I think people actually under estimate how hard it is to get rid of this type of glitchyness. Complaints like "finally switch to a new engine" get thrown around a lot. But people really do forget how hard it is to make a video game of this scale, and this depth, and then release it in a relatively relevant time window with as little bugs as possible.

Remember people we are only a few years removed from when how many AAA titles that are much smaller in scope like BF/Sports Games etc releasing all busted and broken and unplayable. The amount of QA hours it would take to try and find every possible combination/reason for a bug in a Bethesda game would probably push the game so far out of a relevant release window that half of the things the game is doing would be considered "been there done that". If we waited another year say for Fallout, how many more games would be doing the base building thing and be released?
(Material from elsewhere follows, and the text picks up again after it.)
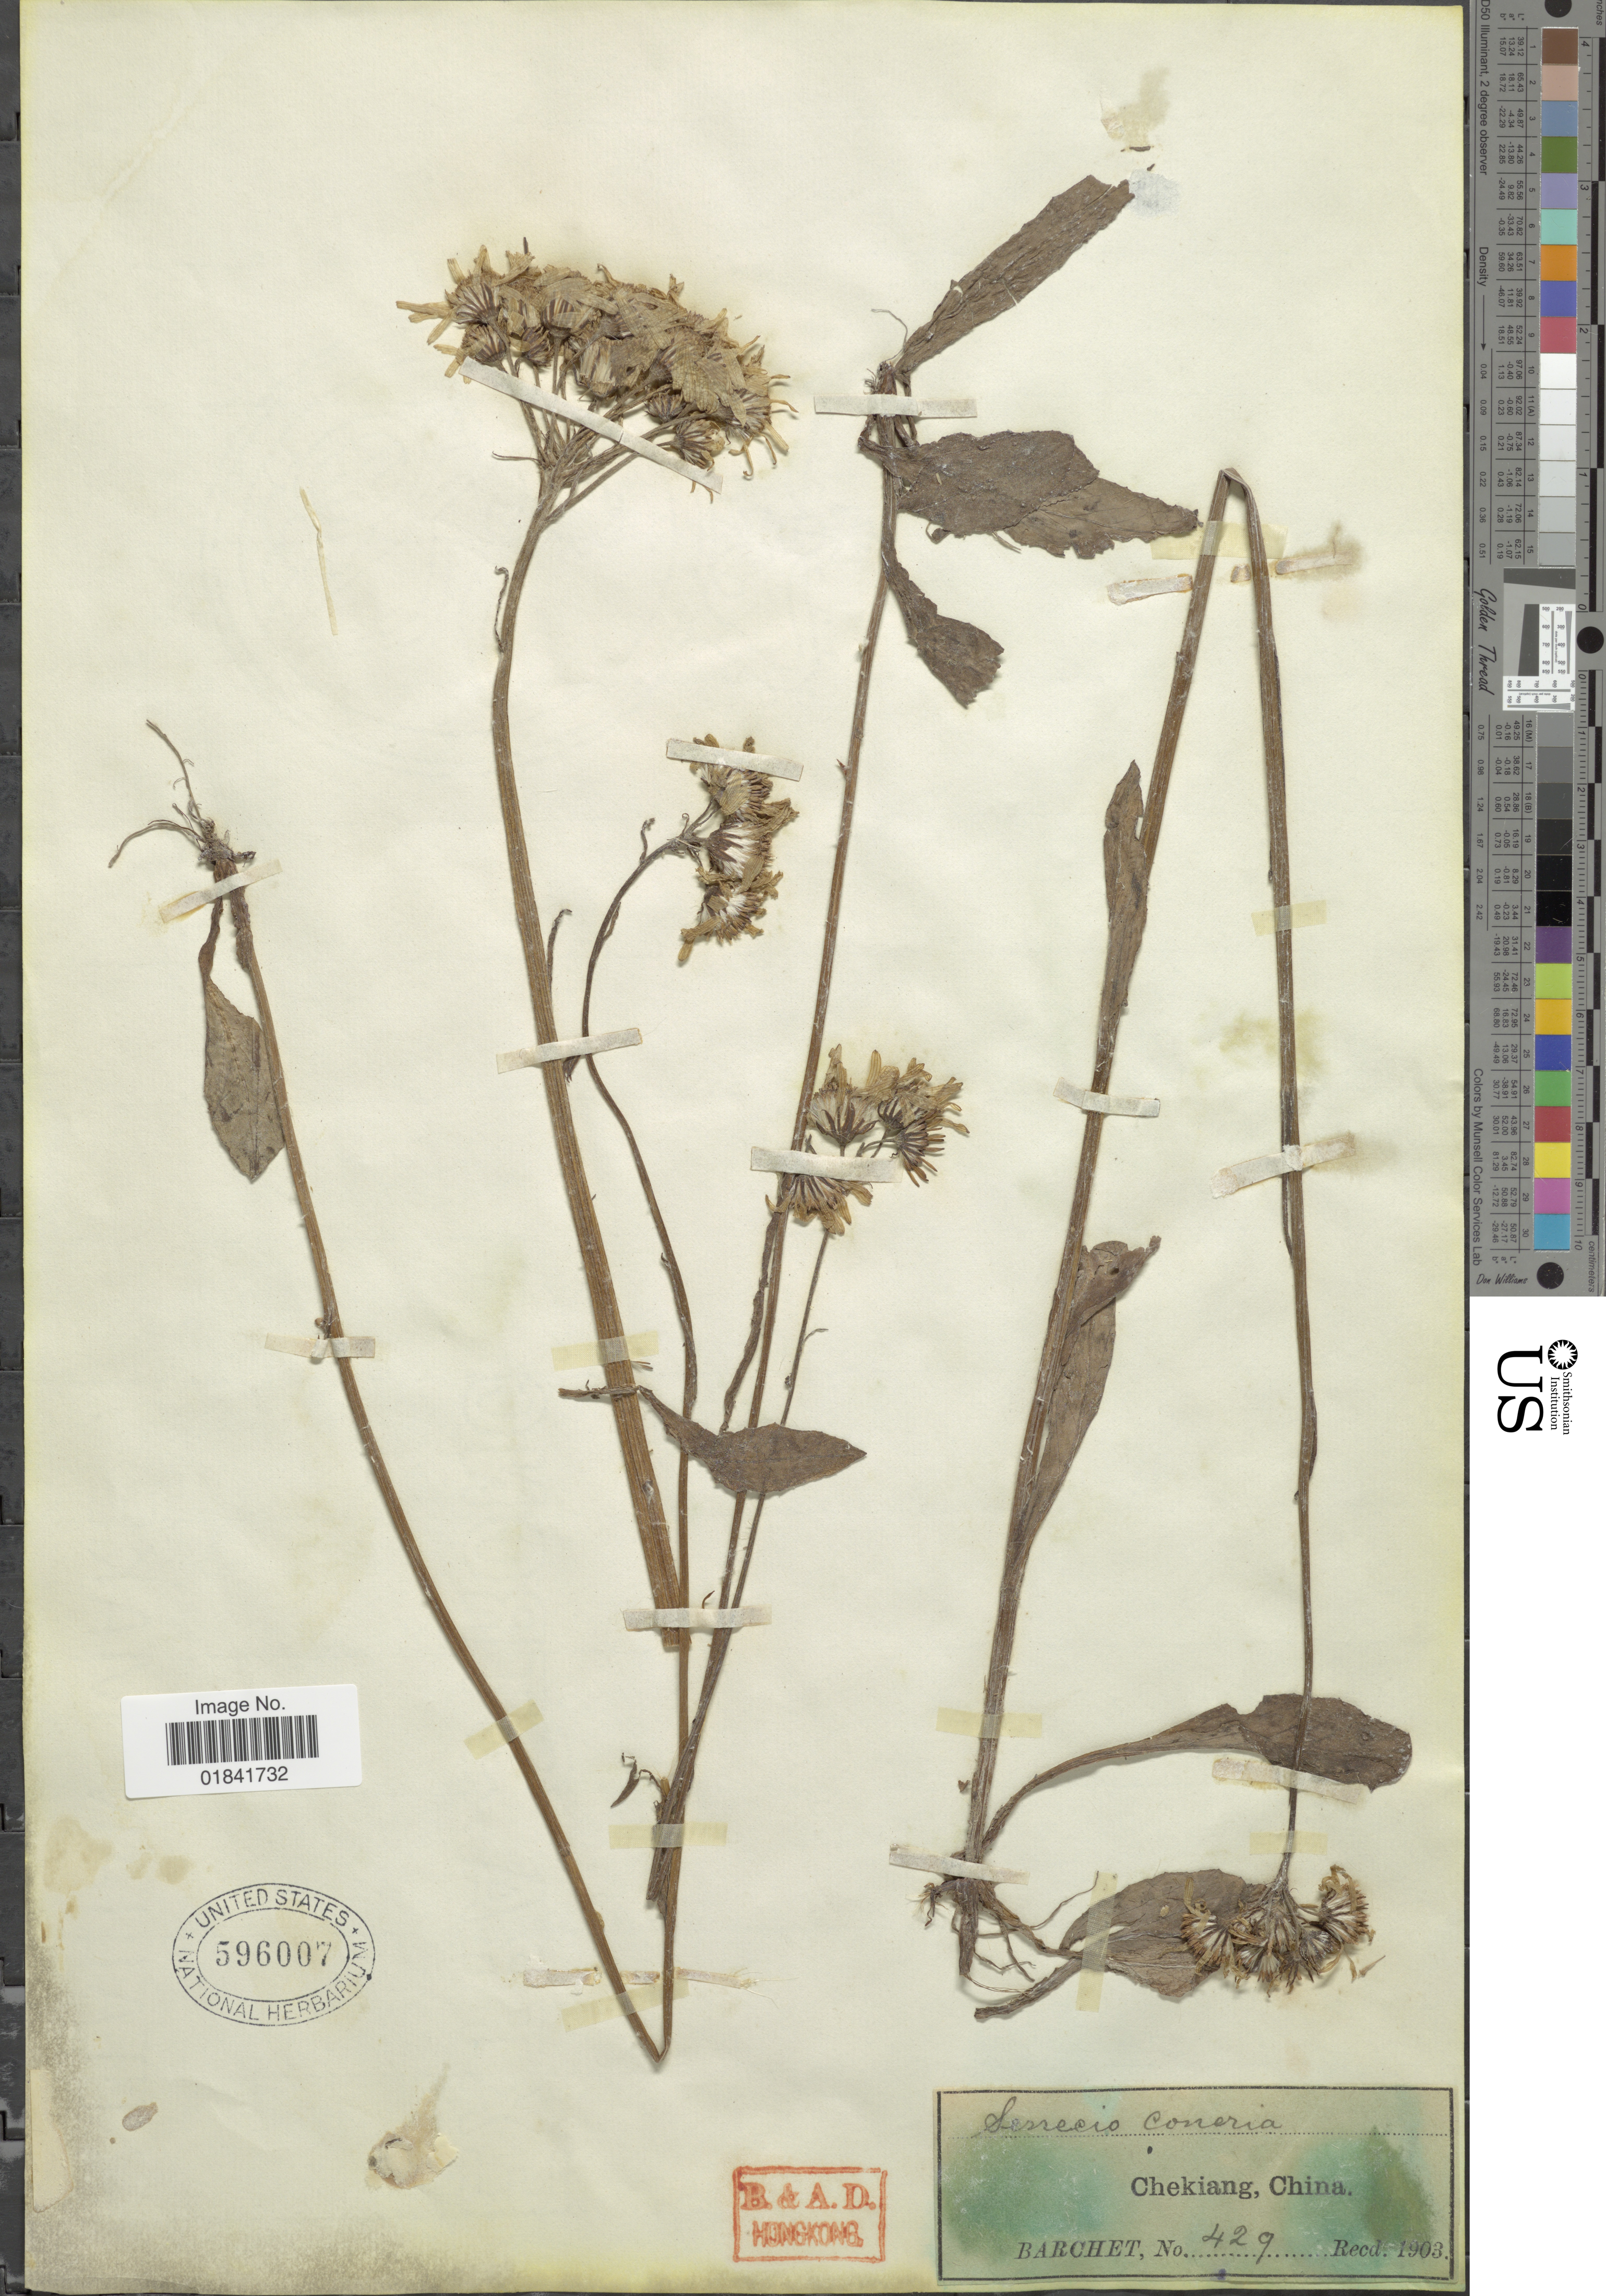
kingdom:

Hell Steam is filled with those concepts already. Would it feel like a new and relevant addition to the game that way? I don't know. It already is pushing it even as they release it now.

Yes I realize they work on these games for a long time, but unless they were to internally develop a program to try and catch bugs, the traditional QA process of people playing the game and reporting on what happens is to tough for games this scale imo. It's the whole point of the initial launch of these games, it's the community doing the QA work. It's why Bethesda releases a bunch of patches post launch.

If this was an Ubisoft/EA game it would get shitted on. Bethesda though? Never.

Bethesda clearly can't build the worlds they want to, yet they do so anyways. They want to do all this shit and they suck at actually pulling it off. They need to scale back and tighten the experience. I'm not gonna give them a pass because "omg ambitious". No. They clearly aren't capable of doing it so they need to stop.